Thought I would make a tutorial on how I made my Hylian Shield. This was for my Gerudo Link costume but the same tutorial can apply to any version that you would want to make. Cost of materials is based on Michael’s prices, I am sure you can find everything cheaper elsewhere. A lot of these materials I already had from other projects.
Two foam core poster boards ($6)
One large sheet of craft foam ($1)
Two colors of cheap acrylic paint ($1.50)
Car upholstery fabric (>$1) - Get 1/8th of a yard at your local fabric store’s discount/remnants section
Silver metallic spray paint ($6)
Air Dry Clay (Optional and dependent)
Mod Podge (Optional and dependent)
Box cutter (preferably smaller kind)
Hot Glue Gun
Sewing Machine (Optional)
I drew out my basic shape on newspaper that I folded in half. I made sure that it was relatively proportional to my body. I’m a small guy. The size of my shield was a basic two page spread of a grocery ad spread out. One I got a shape I liked, I traced that onto one sheet of foam core poster board. Next, using the same newspaper outline, I hand traced out a rough outline of what the silver portion of the shield would look like and cut it out so that the two pieces would be able to fall proportional on one another. I hot glue gunned these pieces onto each carefully. The third tier of the shield is the pentagon at the very top, which if you look at references appears to be higher than the rest of the silver portion. I cut out the shape of the pentagon from the remaining portion of my newspaper, cut it out on foam core poster board and hot glue gunned it on.

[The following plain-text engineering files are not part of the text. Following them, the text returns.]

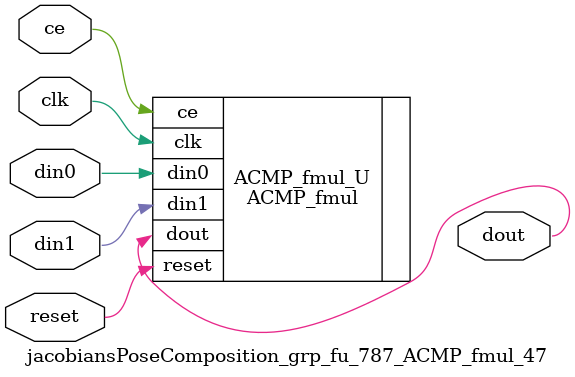
<source format=v>

`timescale 1 ns / 1 ps
module jacobiansPoseComposition_grp_fu_787_ACMP_fmul_47(
    clk,
    reset,
    ce,
    din0,
    din1,
    dout);

parameter ID = 32'd1;
parameter NUM_STAGE = 32'd1;
parameter din0_WIDTH = 32'd1;
parameter din1_WIDTH = 32'd1;
parameter dout_WIDTH = 32'd1;
input clk;
input reset;
input ce;
input[din0_WIDTH - 1:0] din0;
input[din1_WIDTH - 1:0] din1;
output[dout_WIDTH - 1:0] dout;



ACMP_fmul #(
.ID( ID ),
.NUM_STAGE( 4 ),
.din0_WIDTH( din0_WIDTH ),
.din1_WIDTH( din1_WIDTH ),
.dout_WIDTH( dout_WIDTH ))
ACMP_fmul_U(
    .clk( clk ),
    .reset( reset ),
    .ce( ce ),
    .din0( din0 ),
    .din1( din1 ),
    .dout( dout ));

endmodule

</source>
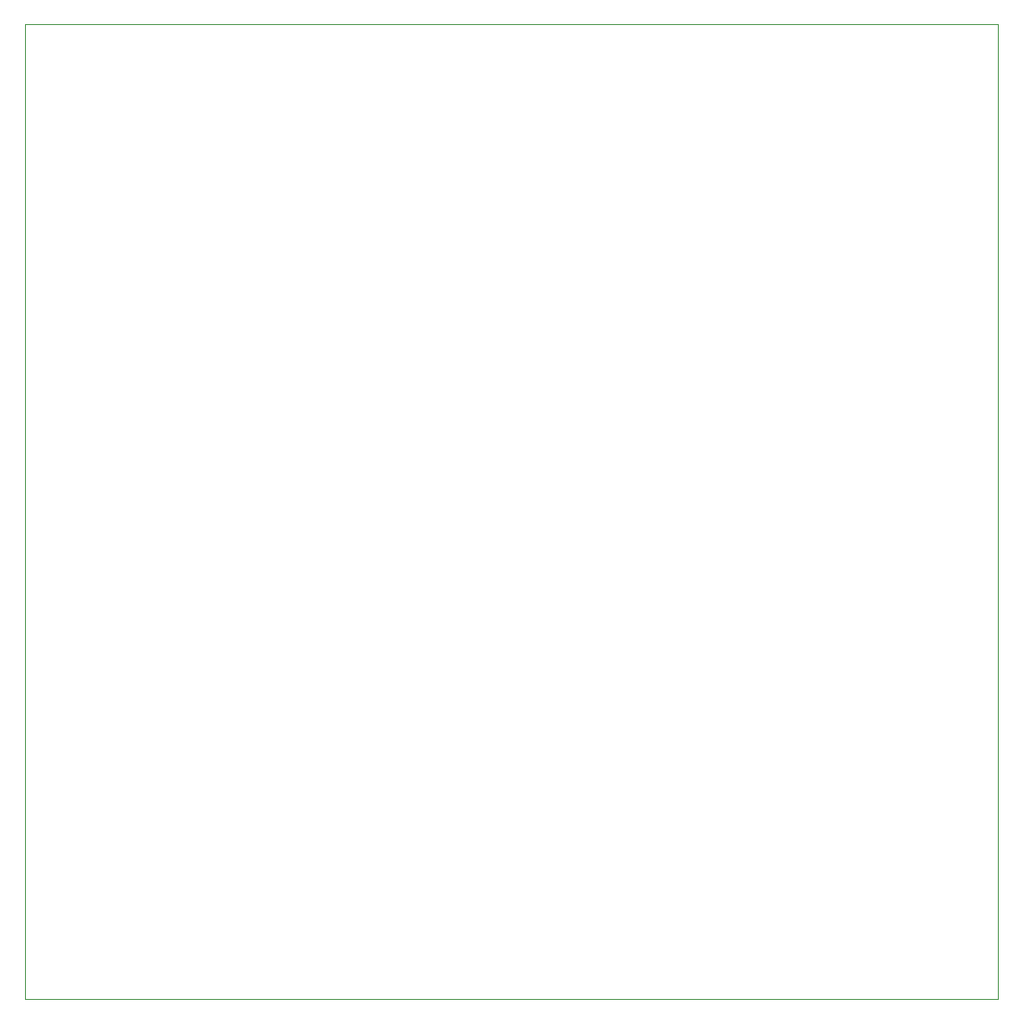
<source format=gbr>
%TF.GenerationSoftware,KiCad,Pcbnew,8.0.8*%
%TF.CreationDate,2025-03-09T21:38:22+09:00*%
%TF.ProjectId,panelized,70616e65-6c69-47a6-9564-2e6b69636164,rev?*%
%TF.SameCoordinates,Original*%
%TF.FileFunction,Profile,NP*%
%FSLAX46Y46*%
G04 Gerber Fmt 4.6, Leading zero omitted, Abs format (unit mm)*
G04 Created by KiCad (PCBNEW 8.0.8) date 2025-03-09 21:38:22*
%MOMM*%
%LPD*%
G01*
G04 APERTURE LIST*
%TA.AperFunction,Profile*%
%ADD10C,0.050000*%
%TD*%
G04 APERTURE END LIST*
D10*
X0Y0D02*
X92200000Y0D01*
X92200000Y-92400000D01*
X0Y-92400000D01*
X0Y0D01*
M02*

</source>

I suspended the shield about five inches from the ground using books and set several heavy books on it. I slowly increased the weight by increments. Set the books at the top and the bottom of the back of the shield to get a more dramatic curve. By heavy books, I’m talking hard cover novels and large piano books.
I used a similar method with newspaper folded in half to make the silver emblems on the shield, transferred it to foam core poster board then hot glue gunned it down. For placement, a helpful tip I use for myself is to draw a straight line down the middle so I can see if everything is proportional. I used very cheap Crayola air dry clay that I had lying around to make the rivets in the shield. You can also use those small, clear gems at the bottom of fish tanks or anything you think might be disc shaped. Doesn’t matter, we are going to spray paint it anyway. This next part is optional, however, I really liked the designs on Link’s shield from Super Smash brothers / Twilight princess and did a quick pencil drawing on top of my pentagon. Afterwards, I laid strips of the cheap air dry clay and wet my fingers to work it all smoothly. Crayola air dry is cheap but gets the job done though it has problems sticking initially, just wet the back if you are having issues or wait until it dries then hot glue gun the back. You can use a more expensive air dry clay which will probably be less brittle if you prefer.
I took everything outside and spray-painted it all silver. I had excess gold spray paint so I decided to do the triforce that way as well, though if you want to use yellow or metallic gold paint that works too. The triforce was made using the same folded newspaper method onto craft foam until I got a size and shape that worked well.
I coated the entire shield about three times in the color I desired for the background then glue gunned the triforce down.
Using the same folded newspaper method to get a symmetrical shape, I sketched out half of the Gerudo symbol and cut it out. I would suggest making sure that your newspaper size is the same as the area you are trying to cover. Once I did that, I transferred everything onto craft foam, painted it then attached it using hot glue onto the shield. My reasoning for using craft foam on the Gerudo symbol and triforce instead of foam core poster board is that in reference images they do not have as much dimension and height as the silver symbols on the shield.
The shield looks almost done! I used four sheets of paper towels and made myself three edges: one with paint, one with water and one that was dry. Using each of the corners, I set to smearing black paint all over the silver and gold parts to dull everything down and used the wet and dry side of the paper towel to keep it from being too dark.
I coated the back with black. You will notice that there are crease marks. Unfortunately, that will happen because of the amount of bending that went into the shield, though the front will look perfectly fine.
I covered everything with Mod Podge as a protective layering. It will prevent chipping and hold everything together. This step is optional. Your shield will still look awesome without this step but I like it for durability sake.
I used the car upholstery fabric and sewed along the edges then hot glue gunned it onto the back so that I could have handles for the shield.
Great, you’re done! If anyone has any questions feel free to shoot me an ask. Hoped this helped anyone out there on a relatively cheap (if you have most of the materials on hand) and easy way to make a shield without any special or expensive equipment.